It’s a good month to be a maker in Artificial Intelligence. March sees the launch of Nvidia’s Jetson Nano, the fourth board in their Jetson line for running robots and other autonomous machines. Earlier boards were more and more powerful, leading up to last year’s Jetson Xavier. Now, for the first time, Jetson is affordable to a hobby market — it costs just $99. If you’ve been interested in trying out Deep Learning to make a self-driven robot or other trained-rather-than-programmed creation, Jetson Nano occupies a sweet spot of power and price.

Nano is built for flexibility. It runs all the popular machine learning frameworks. If drawing 10W of power, comparable to a Raspberry Pi, is too much for your creation, it can down-power half its cores to run at 5W. And if you discover that you just can’t do without faster performance after making version 1 of your creation on Nano, the same deep learning models you built on Nano will run on the higher-end Jetsons, no changes needed.
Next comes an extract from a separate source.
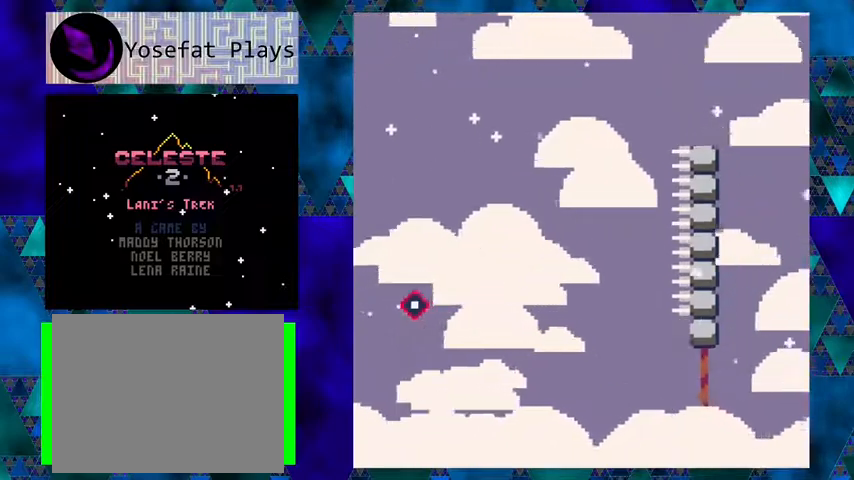
{"buttons": [], "left_stick": "center", "events": [[333, "DPAD_RIGHT", "up"]]}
Nvidia has launched Jetson with a few first projects to try out: HelloAI introduces Machine Learning concepts. Makers may want to skip straight to JetBot, a robot that can be put together for $250 in parts, Jetson included. Many hobby robots are limited to simple sensors like ultrasonic and laser rangefinders that tell them only how close the nearest thing in front of them is, so the robot knows when to dodge obstacles without knowing what it’s dodging. JetBot accomplishes the same feat with a camera, using its AI smarts to sort through actual pictures. Not only does it know when to dodge, run a second neural net in parallel and the Nano can know what it dodged, too.